USA

The personal savings rate for Americans was a negative 1 percent in 2006, the lowest level since the Great Depression, the Commerce Department reported Thursday. Consumer spending, however, continues to bolster the economy based on data that indicate personal consumption expenditures rose 0.7 percent in December, the best showing in five months.

The US has found increasing evidence that Iran is assisting Shiite militias in southern Iraq, Undersecretary of State Nicholas Burns told National Public Radio in an interview aired Thursday. He said intelligence points to a transfer of "very sophisticated explosive technology" to the insurgents and warned that Iran should "cease and desist."

Two US astronauts are set to continue their work on the outside of the International Space Station on Saturday, three days after a nearly eight-hour spacewalk spent making changes to the cooling system. Officials said it doesn't appear that dislodged toxic ammonia wound up on the suits of Michael Lopez-Alegria and Sunita Williams.

In the latest in a string of recent crackdowns, federal agents arrested 53 workers suspected of being illegal immigrants Wednesday at a trash collection plant near Houston. More than 750 similar arrests were made in metropolitan Los Angeles last week, and nearly 1,300 at meatpacking plants in six states in December.

A nearly decade-long legal battle over affirmative action admissions policies at the University of Michigan ended Wednesday. Two plaintiffs who'd brought a class-action lawsuit against the school in 1997 agreed to drop all claims in exchange for $20,000 in legal costs. In 2003, the Supreme Court struck down the university's undergraduate admissions formula, which factored in race. In November, Michigan voters banned the use of race and gender preferences in university admissions and government hiring.

Exxon Mobil Corp. on Thursday posted a US record annual profit of $39.5 billion despite a 4 percent drop in fourth-quarter earnings.

Nearly 27,000 gallons of oil remaining in Alaskan waters from the 1989 Exxon Valdez tanker spill are declining at a 4 percent annual rate, according to a new federal study of lingering environmental impacts. Such persistence, the report indicates, can pose a threat to animals. Exxon said it has supported 350 independent studies that have found no significant long-term impacts from the spill.

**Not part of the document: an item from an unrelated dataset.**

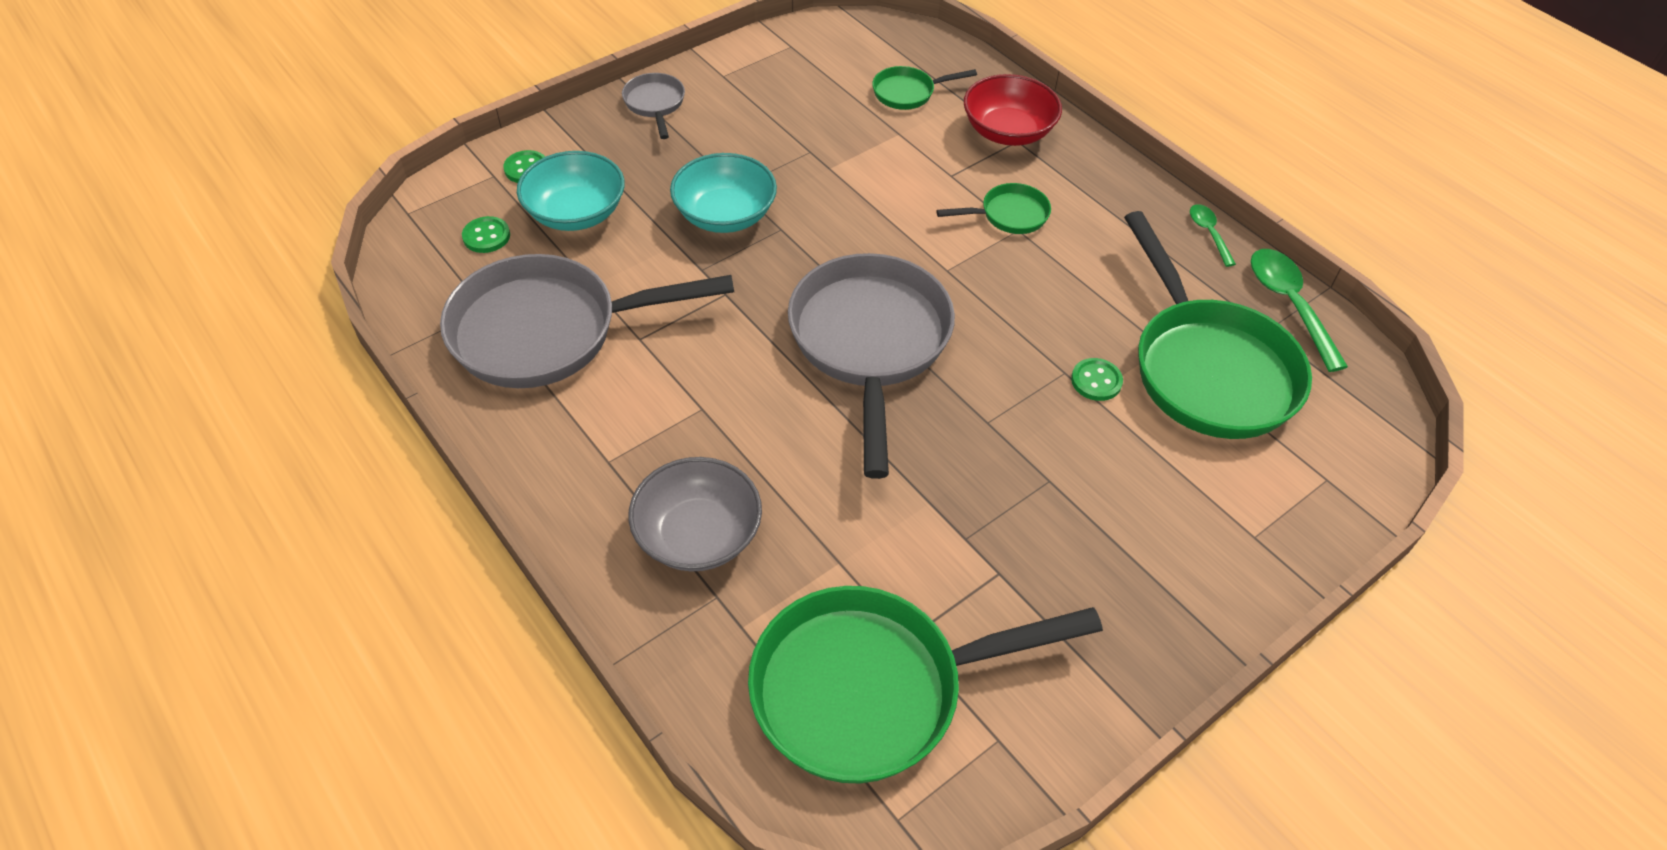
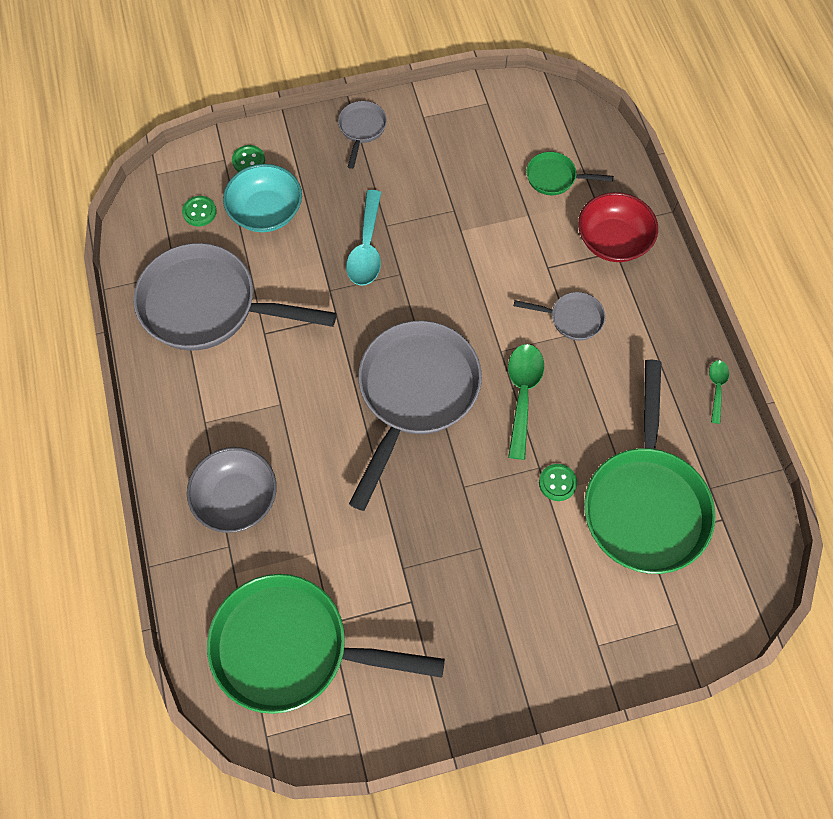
camera: 25 degrees right, 15 degrees up
turquoise bowl [670,153,777,233] -> turquoise spoon [346,190,381,286]
green pan [936,183,1051,234] -> grey pan [514,292,605,341]
green spoon [1251,249,1348,372] -> green spoon moved to [508,344,544,460]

Travel executives told a Senate panel Wednesday that the industry is losing ground with international visitors, partly because of long lines at customs and delays and difficulties in getting visas since 9/11. The US was the destination for 7.5 percent of all international travelers in 2000, but only 6 percent today. Ideas for halting the decline include expedited screening and airport videos that help arrivals with the entry process.